Henri menyebut pasal 27 ayat (3) dan 27A masih sering dipakai dalam kasus pencemaran nama baik. “Revisi 2024 adalah langkah menyeimbangkan antara perlindungan kehormatan dan kebebasan berekspresi,” jelasnya.
Sementara Rudi S. Kamri menilai UU ITE tak perlu ditakuti. “Selama kita tak menyebar fitnah dan menghormati fakta, undang-undang ini justru jadi pedoman agar ruang digital sehat,” katanya lugas.
Rudi menilai edukasi publik jauh lebih penting daripada ketakutan terhadap pasal hukum. Ia mendorong kreator konten memperkuat literasi digital untuk membangun ekosistem media yang bermartabat.

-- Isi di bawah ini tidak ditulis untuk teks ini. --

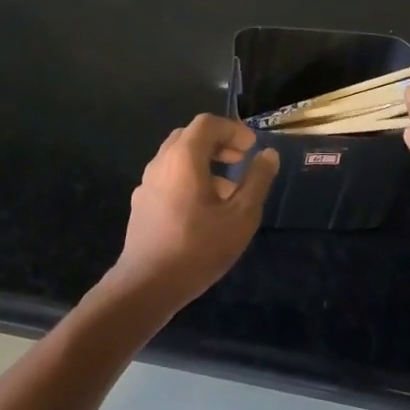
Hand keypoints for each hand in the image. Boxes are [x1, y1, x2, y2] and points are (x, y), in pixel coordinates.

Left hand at [107, 113, 279, 313]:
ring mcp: (147, 184)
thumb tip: (268, 155)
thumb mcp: (241, 216)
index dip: (233, 130)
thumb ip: (257, 181)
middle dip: (218, 143)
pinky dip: (189, 179)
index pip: (207, 123)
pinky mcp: (142, 204)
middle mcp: (160, 163)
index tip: (252, 148)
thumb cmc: (198, 248)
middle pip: (190, 137)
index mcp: (183, 158)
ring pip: (177, 158)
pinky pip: (168, 178)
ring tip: (228, 191)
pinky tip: (204, 210)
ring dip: (204, 163)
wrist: (147, 285)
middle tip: (241, 161)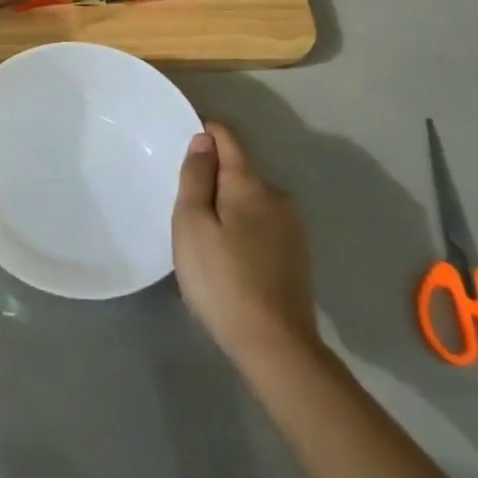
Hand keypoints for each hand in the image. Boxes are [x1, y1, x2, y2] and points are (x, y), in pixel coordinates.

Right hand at [172, 121, 321, 365]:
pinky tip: (229, 256)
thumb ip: (197, 177)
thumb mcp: (192, 225)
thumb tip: (204, 139)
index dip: (205, 131)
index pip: (228, 139)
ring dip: (228, 204)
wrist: (275, 345)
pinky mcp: (296, 255)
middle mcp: (277, 196)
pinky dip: (242, 227)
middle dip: (213, 176)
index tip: (181, 139)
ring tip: (203, 234)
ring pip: (251, 199)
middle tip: (183, 204)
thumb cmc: (222, 280)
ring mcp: (292, 227)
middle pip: (240, 171)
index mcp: (250, 184)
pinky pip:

Dialog berlangsung dinamis, peserta dari berbagai daerah antusias berdiskusi tentang tanggung jawab media dan etika digital. Mereka sepakat, kebebasan berekspresi tak boleh lepas dari nilai moral.
Acara ditutup dengan seruan kolaborasi antara regulator, aparat hukum, dan pelaku media digital. Tujuannya satu: menciptakan ekosistem informasi yang profesional, beretika, dan berpihak kepada publik.